More migrants risk their lives to get to Spain

TMP – 18/08/2017

Footage recorded by holidaymakers on 9 August on a beach on Spain’s southern coast showed a number of migrants suddenly arriving on a rubber dinghy.

Sunbathers on a beach in Cádiz province in southern Spain, 12 kilometres from the coast of North Africa, were shocked to see a rubber dinghy loaded with about 30 migrants suddenly land on shore. The occupants quickly ran ashore and then disappeared.

According to news agency AFP, of the around 30 migrants who arrived on the beach, nine were later found by Spanish authorities. They were all minors in their teens and are believed to be from Morocco. They are due to be taken to migrant reception centres.

The International Organization for Migration (IOM) says 11,849 people have arrived in Spain so far this year, compared with 13,246 for the whole of 2016.

“We assume that some of the change is due to the fact that the route [to Spain] is considered a safe route up to the coast through Morocco,” Joel Millman, an IOM spokesman said.

Chief IOM spokesman Flavio Di Giacomo suggested that migrants may be changing their routes after hearing about the deteriorating situation in Libya.

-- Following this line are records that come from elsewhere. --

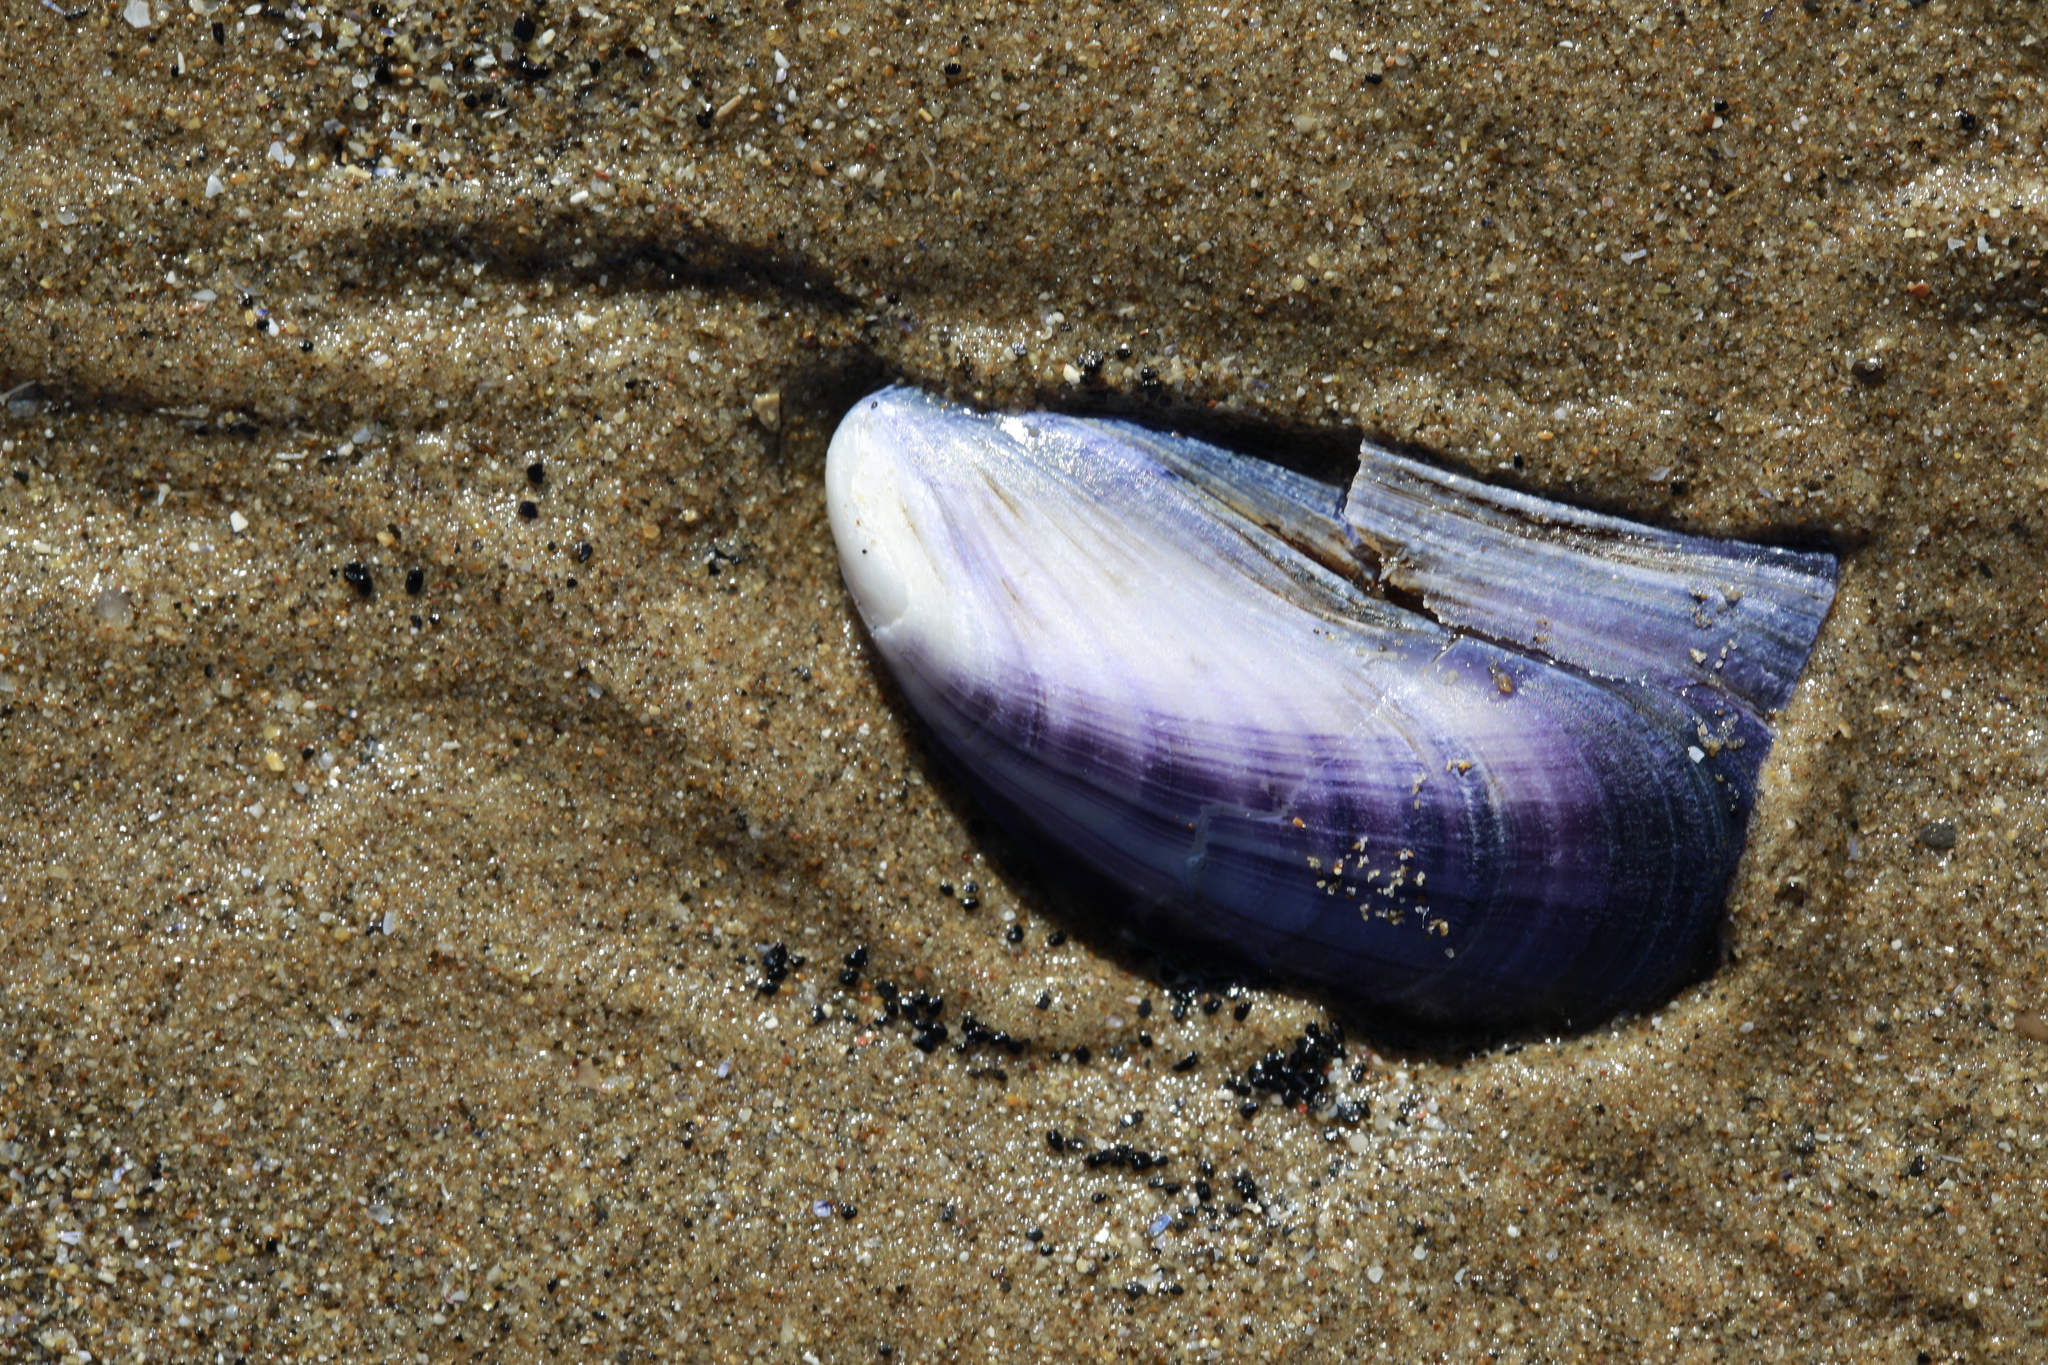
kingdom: Animalia
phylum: Mollusca
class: Bivalvia
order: Mytilida
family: Mytilidae
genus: Mytilus
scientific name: Mytilus edulis
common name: Blue mussel
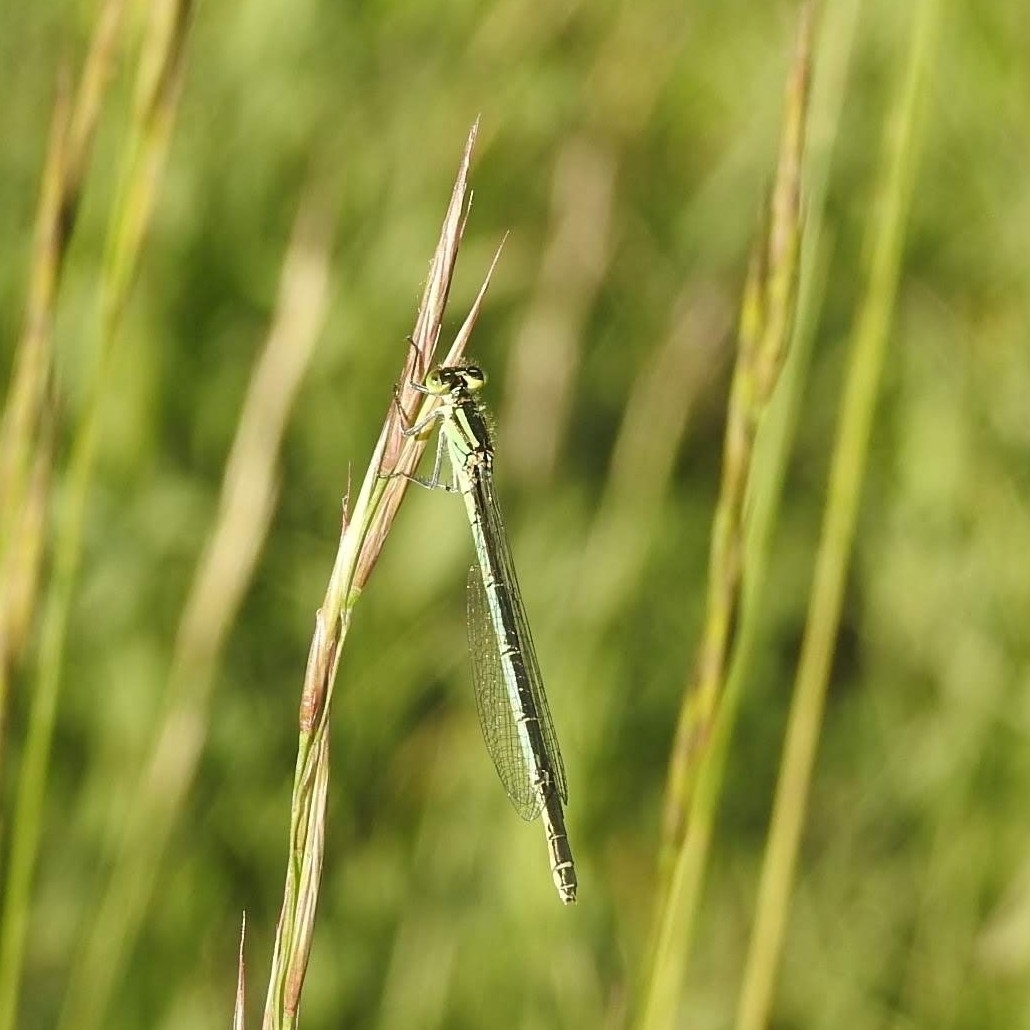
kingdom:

“Back in January, when we had a surge of arrivals, the migrants said that was because the smugglers told them that the Libyan coast guard would soon start stopping boats. So they are very well informed,” Di Giacomo said.
Many of those travelling to Europe through Morocco are from West Africa, including Senegal, Gambia, Guinea and Ivory Coast.

As the flow of migrants to Spain increases after Libya’s recent crackdown on smuggler boats, human rights organisations, including Médecins Sans Frontières (MSF) also known as Doctors Without Borders, say that Spanish migrant reception centres are overloaded and do not respond to the needs of new arrivals.

According to a Human Rights Watch report issued last month, asylum seekers and other migrants arriving by sea to Spanish shores are often held in poor conditions and face obstacles in applying for asylum. They can be held for days in cells in police stations and are often placed in longer-term immigration detention facilities pending deportation.